◆ Task instructions: Copy exactly. Begin with the line that contains "ria, os gastos" and stop after the last line of the records.
____
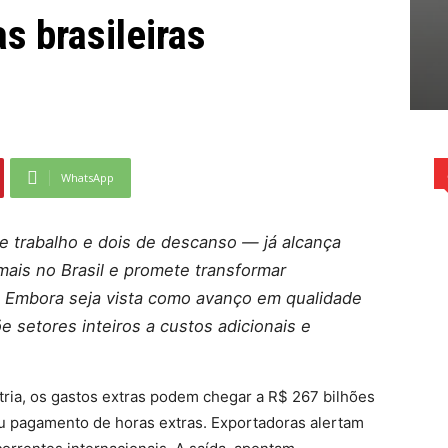
s brasileiras
WhatsApp
e trabalho e dois de descanso — já alcança
mais no Brasil e promete transformar
. Embora seja vista como avanço em qualidade
e setores inteiros a custos adicionais e
ria, os gastos extras podem chegar a R$ 267 bilhões
u pagamento de horas extras. Exportadoras alertam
____
◆ Answer space:
ria, os gastos extras podem chegar a R$ 267 bilhões
u pagamento de horas extras. Exportadoras alertam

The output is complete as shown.